Largest Draw Span Bridge in the World Now Bridges the Connecticut River.
(Special Dispatch to the Transcript.)
Middletown, Conn., April 15.–At exactly 10 o’clock this morning the new Connecticut river bridge between Middletown and Portland, the largest draw span in the world was opened to traffic. Governor Coffin was present and walked across the bridge. Every bell and every whistle on either side the river sounded, and the event was witnessed by 7000 persons.
From the North Adams Transcript (North Adams, Mass.), Wednesday, April 15, 1896.
Middletown, April 15–(UPI) The Rotary club announced today its annual blackface minstrel show next Saturday will be changed to a variety show because of objections raised by the National Association for the Advancement of Colored People.
From The Bridgeport Post (Bridgeport, Connecticut), Saturday, April 15, 1961.
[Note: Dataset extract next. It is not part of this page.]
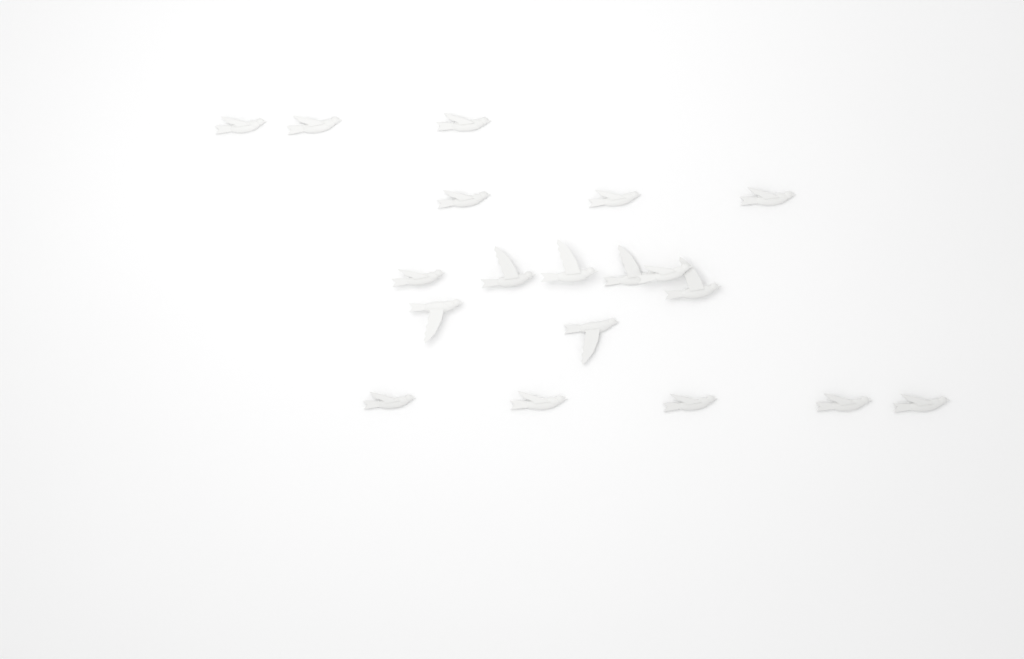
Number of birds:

Russell Library opened on April 5, 1876 with a free public reading room, 3,300 books, and a hall that seated 400-500 people. It was open to everyone over the age of 14, and the hours were Monday through Saturday from 3-6pm and 7-9pm.
Death of a Prominent Prohibitionist
Middletown, Conn., April 5.–Jesse G. Baldwin, for twenty-nine years president of the Central National Bank, died this morning, aged eighty-there. He was a prominent Prohibitionist, a candidate for State office on the abolition ticket about forty years ago, and ran for Governor on the Prohibition ticket in 1878.
From the Ottawa Daily Republic (Ottawa, Kansas), April 6, 1887.
On this day in 1985, the house of Thomas Danforth II, built in 1783, was restored and put on sale in Middletown. The Danforth family has a deep history in the town’s economic development, notably, in the production of objects made of pewter and Britannia metal. The historic Danforth Pewter shop is on South Main St., and is a site on the Middletown Heritage trail.
On New Year’s Day in 2000, Wadsworth Mansion opened its doors to guests curious about one of Middletown’s prominent historic homes. The mansion was originally owned by Col. Clarence S. Wadsworth, who began developing the estate after his marriage to Katharine Fearing Hubbard Wadsworth in 1897. The mansion, built in the classical revival style and designed by architects Francis Hoppin and Terence Koen, is located in the Western part of Middletown known as Long Hill and was completed in 1917. In 1947, the estate was purchased for Our Lady of the Cenacle, a Roman Catholic order which provided meditation, shelter, and religious instruction to the community for almost forty years. Neglected over the years, Middletown purchased the estate in 1994 and embarked on its $5.8 million restoration.
The New Year’s Day celebration at the mansion will be held this year from 1:00 – 4:00 PM.